PROBLEM DETAILS —
Go through the entries, filter for the word "levels", and copy every line that has it.

Excerpts from a dataset:

^^^^^^^^^^^^^^^^

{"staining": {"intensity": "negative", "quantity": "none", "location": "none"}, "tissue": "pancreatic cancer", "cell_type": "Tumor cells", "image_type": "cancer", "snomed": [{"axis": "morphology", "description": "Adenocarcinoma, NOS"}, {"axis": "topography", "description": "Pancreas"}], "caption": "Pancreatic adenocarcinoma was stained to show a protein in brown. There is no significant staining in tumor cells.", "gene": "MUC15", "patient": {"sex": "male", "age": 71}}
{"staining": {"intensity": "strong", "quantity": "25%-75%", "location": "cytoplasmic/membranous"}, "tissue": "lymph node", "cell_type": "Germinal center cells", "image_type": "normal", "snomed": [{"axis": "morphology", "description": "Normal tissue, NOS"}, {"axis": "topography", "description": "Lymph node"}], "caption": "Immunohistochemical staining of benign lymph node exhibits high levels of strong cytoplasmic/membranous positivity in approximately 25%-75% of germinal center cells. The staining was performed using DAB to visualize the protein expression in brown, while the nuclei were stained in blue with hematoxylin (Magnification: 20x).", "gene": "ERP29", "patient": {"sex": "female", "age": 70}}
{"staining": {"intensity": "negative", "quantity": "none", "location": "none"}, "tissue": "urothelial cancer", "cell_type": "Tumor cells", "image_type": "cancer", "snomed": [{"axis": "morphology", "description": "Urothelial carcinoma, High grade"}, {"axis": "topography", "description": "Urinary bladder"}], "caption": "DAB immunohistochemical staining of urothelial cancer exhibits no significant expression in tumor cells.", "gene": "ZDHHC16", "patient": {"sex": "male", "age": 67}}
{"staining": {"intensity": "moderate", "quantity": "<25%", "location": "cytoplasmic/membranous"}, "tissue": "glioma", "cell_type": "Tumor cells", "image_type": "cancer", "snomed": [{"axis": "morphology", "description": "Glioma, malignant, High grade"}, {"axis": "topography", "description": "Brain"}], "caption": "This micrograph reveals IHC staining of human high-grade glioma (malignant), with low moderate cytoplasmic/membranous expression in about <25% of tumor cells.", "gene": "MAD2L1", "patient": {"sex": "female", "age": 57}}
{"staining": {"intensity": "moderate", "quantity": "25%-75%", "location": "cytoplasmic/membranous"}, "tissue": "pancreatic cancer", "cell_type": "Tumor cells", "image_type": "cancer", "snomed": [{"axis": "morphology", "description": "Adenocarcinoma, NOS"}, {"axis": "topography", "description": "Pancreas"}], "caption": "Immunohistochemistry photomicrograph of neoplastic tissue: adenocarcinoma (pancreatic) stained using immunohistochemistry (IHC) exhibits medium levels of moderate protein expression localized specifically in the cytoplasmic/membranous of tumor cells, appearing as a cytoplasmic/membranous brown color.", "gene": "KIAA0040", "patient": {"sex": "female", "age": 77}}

^^^^^^^^^^^^^^^^

RESPONSE BOX —
{"staining": {"intensity": "strong", "quantity": "25%-75%", "location": "cytoplasmic/membranous"}, "tissue": "lymph node", "cell_type": "Germinal center cells", "image_type": "normal", "snomed": [{"axis": "morphology", "description": "Normal tissue, NOS"}, {"axis": "topography", "description": "Lymph node"}], "caption": "Immunohistochemical staining of benign lymph node exhibits high levels of strong cytoplasmic/membranous positivity in approximately 25%-75% of germinal center cells. The staining was performed using DAB to visualize the protein expression in brown, while the nuclei were stained in blue with hematoxylin (Magnification: 20x).", "gene": "ERP29", "patient": {"sex": "female", "age": 70}}
{"staining": {"intensity": "moderate", "quantity": "25%-75%", "location": "cytoplasmic/membranous"}, "tissue": "pancreatic cancer", "cell_type": "Tumor cells", "image_type": "cancer", "snomed": [{"axis": "morphology", "description": "Adenocarcinoma, NOS"}, {"axis": "topography", "description": "Pancreas"}], "caption": "Immunohistochemistry photomicrograph of neoplastic tissue: adenocarcinoma (pancreatic) stained using immunohistochemistry (IHC) exhibits medium levels of moderate protein expression localized specifically in the cytoplasmic/membranous of tumor cells, appearing as a cytoplasmic/membranous brown color.", "gene": "KIAA0040", "patient": {"sex": "female", "age": 77}}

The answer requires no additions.